Serbia Marks Statehood Day with Protests

Let's Not Drown Belgrade protest attracted some 25,000 people in June 2016. Photo: Natalia Zaba/BIRN
Let's Not Drown Belgrade protest attracted some 25,000 people in June 2016. Photo: Natalia Zaba/BIRN

As Serbia celebrates its Statehood Day, the movement ‘Let’s Not Drown Belgrade’ will stage a rally in the capital to demand resignations and accountability over controversial night-time demolitions.  Activists from the campaign movement ‘Let’s Not Drown Belgrade’ plan a fresh rally in front of Belgrade’s city assembly building at 3pm on Wednesday, Serbian Statehood Day.

The campaigners will demand the resignation of Belgrade mayor Sinisa Mali.
The protests come after Mali’s ex-wife Marija stated that the Belgrade mayor had admitted that he was responsible for the mystery demolitions by masked men in the Serbian capital’s Savamala district last year.
Marija Mali told the Network for Investigating Crime and Corruption, KRIK, in an interview published on Monday that that her ex-husband organised the demolitions to eradicate the remaining obstacles to construction of the government-backed Belgrade Waterfront development.
However, she did not provide any supporting material to back up her allegations.

Aleksandar Vucic, the Serbian Prime Minister, said in an interview with Serbian public broadcaster, RTS, that Mali would have to bare “political responsibility” for the demolitions.
“He is a good manager…but the atmosphere is like that someone has to pay political price,” Vucic said on Tuesday.

He once again stated that senior officials in the city were behind the demolitions and that he would be proud on them if they have done it openly during the day, adding however that Marija Mali has been abused for political games.

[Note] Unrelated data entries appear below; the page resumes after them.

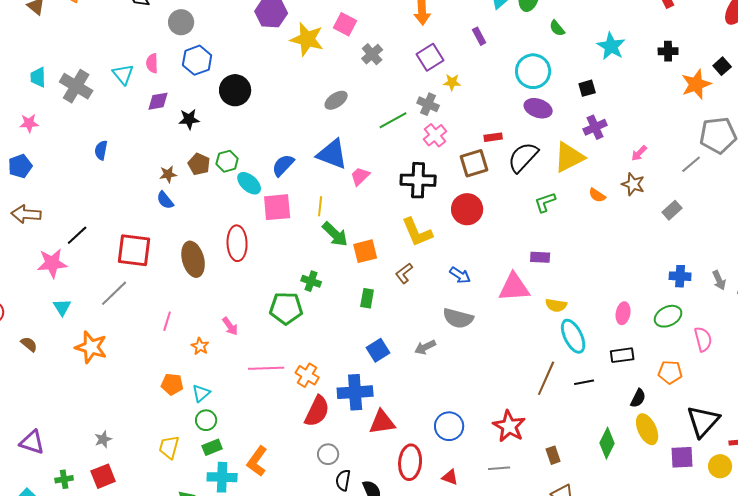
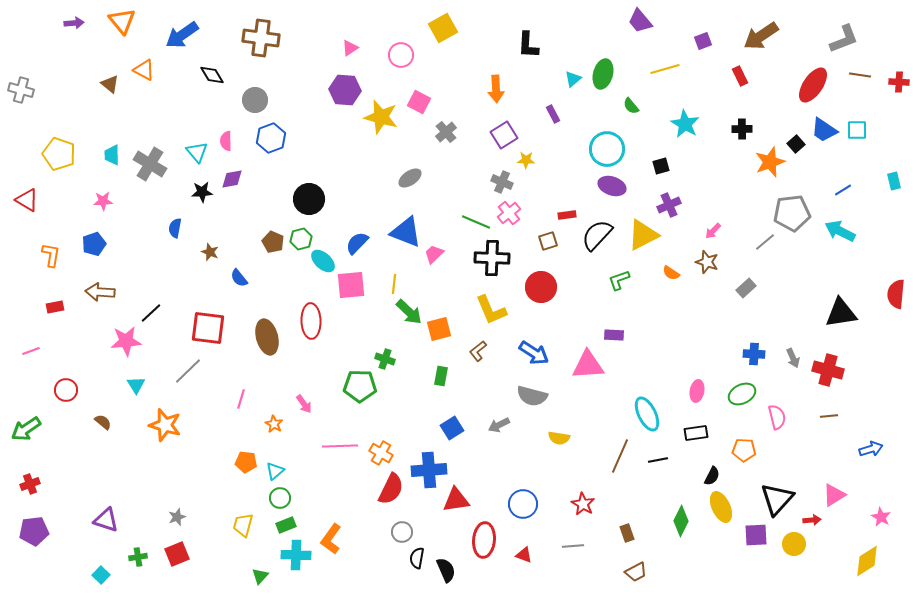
black circle: (235, 90) -> (309, 199), moved
black star: (189, 119) -> (202, 192), moved
green line: (393, 120) -> (476, 222), moved, turned 52
brown square: (474, 163) -> (548, 241), size x0.7
brown star: (168, 174) -> (210, 252), moved, turned 30
blue arrow: (460, 275) -> (534, 353), size x1.4
yellow semicircle: (556, 305) -> (559, 438), moved
red star: (509, 426) -> (583, 504), size x0.7

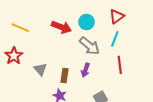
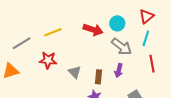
yellow line: (20, 28) -> (53, 32), turned -42
red star: (14, 56) -> (48, 60), turned -30

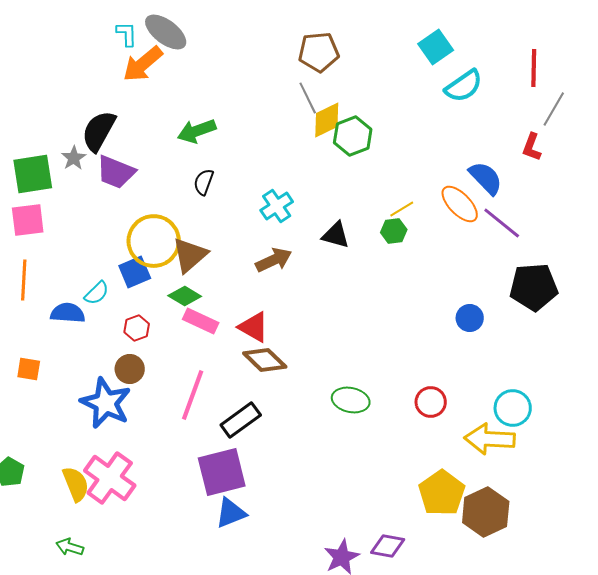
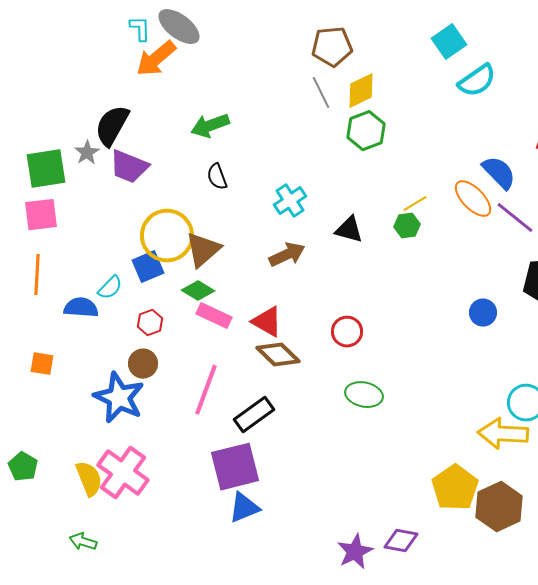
yellow diamond: (327, 120) -> (361, 91), moved
black semicircle: (204, 182) -> (217, 177), turned -40
red circle: (431, 402) -> (347, 332), moved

On the nights of April 24 and 25 last year, about 30 masked men demolished buildings overnight in Belgrade’s Savamala district, where the huge government-backed Belgrade Waterfront complex is to be built. The nocturnal action, which was widely seen as a move by authorities to clear the ground quickly for the project, sparked mass anti-government protests in the capital.

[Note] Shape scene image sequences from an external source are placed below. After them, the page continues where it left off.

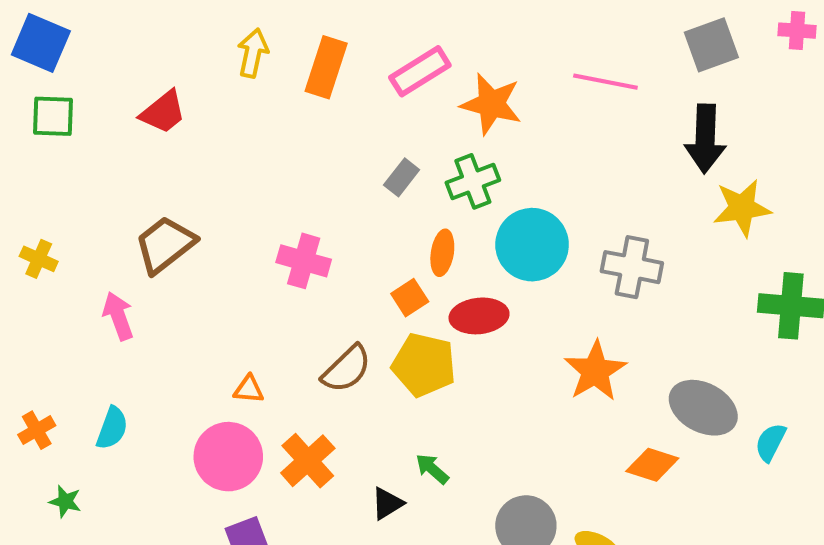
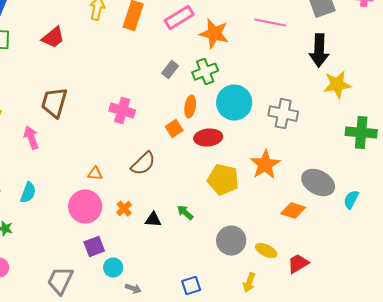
brown trapezoid: (165, 245) -> (54, 103), turned -36
yellow pentagon: (424, 365) -> (223, 180), moved
orange cross: (308, 461) -> (124, 209), size x0.6
black triangle: (387, 503) -> (153, 220), moved, turned 36

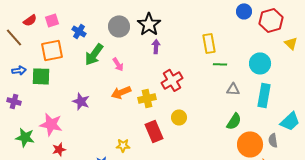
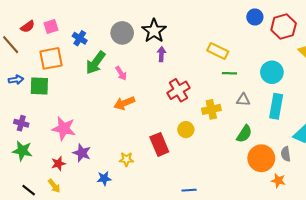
yellow rectangle: (209, 43) -> (218, 51), turned -54
yellow cross: (147, 98) -> (211, 109), moved
purple cross: (14, 101) -> (21, 123), moved
purple star: (81, 101) -> (82, 153), moved
pink star: (51, 124) -> (64, 129), moved

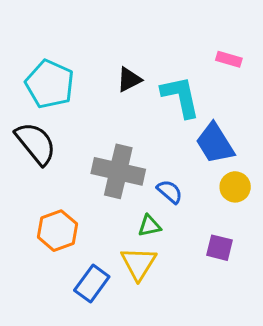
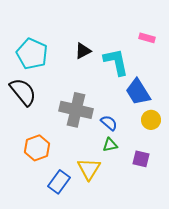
green triangle: (149, 226) -> (110, 145), moved

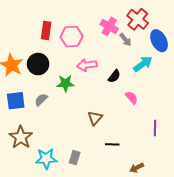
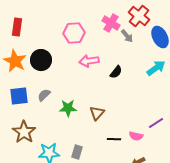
red rectangle: (46, 31) -> (17, 27), moved
cyan arrow: (143, 64) -> (156, 68), moved
green star: (65, 83) -> (68, 108), moved
pink semicircle: (132, 98) -> (136, 136), moved, turned 144
purple line: (155, 128) -> (156, 123), turned 56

Serbian Ombudsman Sasa Jankovic said in a report in May that Belgrade police deliberately refused to respond to calls from people who saw the masked men, armed with baseball bats and equipped with diggers, tearing down buildings.
In June, Vucic admitted that senior officials in the city were behind the demolitions, a statement that sparked the largest protest yet as some 25,000 protesters poured into the streets to reiterate demands for the officials to accept responsibility and resign.
However, there have been no prosecutions over the incident, and those who ordered the demolitions have not yet been publicly identified.